Dal referendum sull’acqua, tanto discusso, è passato esattamente un anno. Gli Italiani hanno votato lo scorso 13 giugno per impedire che l’acqua, bene primario per la nostra vita, diventasse in realtà un bene privatizzato, sottoposto alle azioni di società private, che avrebbero reso l’acqua come un qualsiasi altro elemento oggetto di compravendita. E’ passato un anno da quel risultato straordinario, il raggiungimento del quorum ad un referendum, evento che non accadeva praticamente da 16 anni in Italia.

L’Italia ha detto no all’acqua privatizzata e finalmente si poteva pensare a risolvere alcuni problemi. Uno dei quesiti referendari parlava infatti di una voce presente nella bolletta dell’acqua, quella relativa alla remunerazione del capitale investito.
Una voce molto tecnica, che sicuramente chi non è nel settore non può capire, ma che si traduce in realtà nel pagamento di soldi in più per gli utenti. Questa voce, passato il referendum, non dovrebbe essere più presente nella bolletta.

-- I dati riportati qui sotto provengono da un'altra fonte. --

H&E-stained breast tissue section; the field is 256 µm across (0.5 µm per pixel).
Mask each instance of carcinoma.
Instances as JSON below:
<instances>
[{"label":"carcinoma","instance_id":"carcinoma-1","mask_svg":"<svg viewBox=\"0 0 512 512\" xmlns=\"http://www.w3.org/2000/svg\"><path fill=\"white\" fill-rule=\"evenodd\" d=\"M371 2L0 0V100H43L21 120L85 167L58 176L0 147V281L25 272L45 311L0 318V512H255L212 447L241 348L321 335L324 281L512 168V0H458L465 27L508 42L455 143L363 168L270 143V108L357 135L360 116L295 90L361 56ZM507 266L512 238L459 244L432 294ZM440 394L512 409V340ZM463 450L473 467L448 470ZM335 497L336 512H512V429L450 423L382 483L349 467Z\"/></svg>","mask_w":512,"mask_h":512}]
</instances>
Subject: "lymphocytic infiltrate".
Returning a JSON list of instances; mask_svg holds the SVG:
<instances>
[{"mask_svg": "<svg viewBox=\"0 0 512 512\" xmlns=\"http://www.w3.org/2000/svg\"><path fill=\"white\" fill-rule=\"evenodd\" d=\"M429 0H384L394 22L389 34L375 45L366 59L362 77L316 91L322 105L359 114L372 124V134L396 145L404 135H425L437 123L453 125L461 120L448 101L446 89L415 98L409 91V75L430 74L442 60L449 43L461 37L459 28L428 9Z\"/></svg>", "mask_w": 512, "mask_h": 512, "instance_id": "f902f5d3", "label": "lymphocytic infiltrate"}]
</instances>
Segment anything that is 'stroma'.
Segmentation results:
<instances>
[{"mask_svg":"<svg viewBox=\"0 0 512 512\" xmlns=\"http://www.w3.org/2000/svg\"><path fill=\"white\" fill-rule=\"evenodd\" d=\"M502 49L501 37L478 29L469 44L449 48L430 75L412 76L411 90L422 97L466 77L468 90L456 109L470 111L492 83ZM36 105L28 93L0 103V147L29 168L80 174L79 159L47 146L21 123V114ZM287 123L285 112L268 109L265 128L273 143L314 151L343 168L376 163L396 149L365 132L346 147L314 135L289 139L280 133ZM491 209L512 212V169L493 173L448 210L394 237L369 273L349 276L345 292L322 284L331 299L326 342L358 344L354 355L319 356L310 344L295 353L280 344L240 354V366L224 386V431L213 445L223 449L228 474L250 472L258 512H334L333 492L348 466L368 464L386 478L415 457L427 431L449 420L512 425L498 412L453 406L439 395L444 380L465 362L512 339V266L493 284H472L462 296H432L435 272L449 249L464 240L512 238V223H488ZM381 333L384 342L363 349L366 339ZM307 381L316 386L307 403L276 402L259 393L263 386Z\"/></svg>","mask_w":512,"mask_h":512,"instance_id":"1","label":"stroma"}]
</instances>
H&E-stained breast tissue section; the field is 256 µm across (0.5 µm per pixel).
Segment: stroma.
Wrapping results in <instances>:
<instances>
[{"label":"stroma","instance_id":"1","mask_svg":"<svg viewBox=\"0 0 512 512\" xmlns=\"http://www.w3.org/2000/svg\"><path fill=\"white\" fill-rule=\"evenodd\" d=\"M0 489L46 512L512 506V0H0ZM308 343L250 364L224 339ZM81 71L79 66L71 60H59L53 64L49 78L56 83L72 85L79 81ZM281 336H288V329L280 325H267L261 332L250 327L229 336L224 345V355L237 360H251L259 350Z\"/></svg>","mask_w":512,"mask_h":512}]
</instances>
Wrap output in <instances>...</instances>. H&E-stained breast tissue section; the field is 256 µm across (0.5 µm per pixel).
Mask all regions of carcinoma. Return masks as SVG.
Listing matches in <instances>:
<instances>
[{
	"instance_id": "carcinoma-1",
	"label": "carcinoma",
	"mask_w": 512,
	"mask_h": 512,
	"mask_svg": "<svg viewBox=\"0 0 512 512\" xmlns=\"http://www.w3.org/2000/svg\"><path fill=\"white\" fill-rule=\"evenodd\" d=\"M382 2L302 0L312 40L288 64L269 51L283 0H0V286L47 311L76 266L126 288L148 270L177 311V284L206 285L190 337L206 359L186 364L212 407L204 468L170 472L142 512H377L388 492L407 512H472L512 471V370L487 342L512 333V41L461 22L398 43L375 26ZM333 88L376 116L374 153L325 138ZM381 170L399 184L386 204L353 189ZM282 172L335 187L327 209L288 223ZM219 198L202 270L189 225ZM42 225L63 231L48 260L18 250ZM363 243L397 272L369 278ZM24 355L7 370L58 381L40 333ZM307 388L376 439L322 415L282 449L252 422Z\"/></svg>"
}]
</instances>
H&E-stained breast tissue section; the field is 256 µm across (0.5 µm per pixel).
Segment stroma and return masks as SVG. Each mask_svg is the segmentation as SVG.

Ma le cose non sono andate in questo modo, visto che quella voce, la “remunerazione del capitale” è sempre al suo posto e costa agli Italiani tra il 10 e il 20% del prezzo totale. Sostanzialmente, anche se il referendum è passato, non è cambiato un bel nulla dall’anno scorso.
A che è servito dunque il referendum? Che senso ha fare una consultazione pubblica con risultati positivi se poi questi risultati vengono praticamente ignorati? Se lo chiedono un po’ tutti in Italia, a partire dal Forum dell’acqua, che ha lanciato un’iniziativa consigliando agli utenti di calcolare autonomamente quella voce in bolletta e di non pagarla.
I primi passi, forse, si stanno facendo proprio in questi giorni, quando l’Autorità per l’energia ha pubblicato sul suo sito internet un documento con le proposte per modificare la situazione. Ma si tratta solamente di un passo iniziale, che prevede un percorso molto lungo, fatto di polemiche, proposte e modifiche da effettuare.
E allora nel frattempo cosa bisogna fare? E’ necessario continuare a pagare? Secondo Alessandro Marangoni, professore della Bocconi, non bisogna comunque avere dubbi sul fatto che i costi per portare l’acqua nelle nostre case esistono e quindi sono necessarie delle “tariffe che consentano all’operatore almeno di svolgere la sua attività“.
Ma come possiamo affrontare un problema di questa portata, considerando che gli investimenti che sarebbero necessari per sistemare le pecche della rete idrica italiana sarebbero quantificabili in 65 miliardi di euro?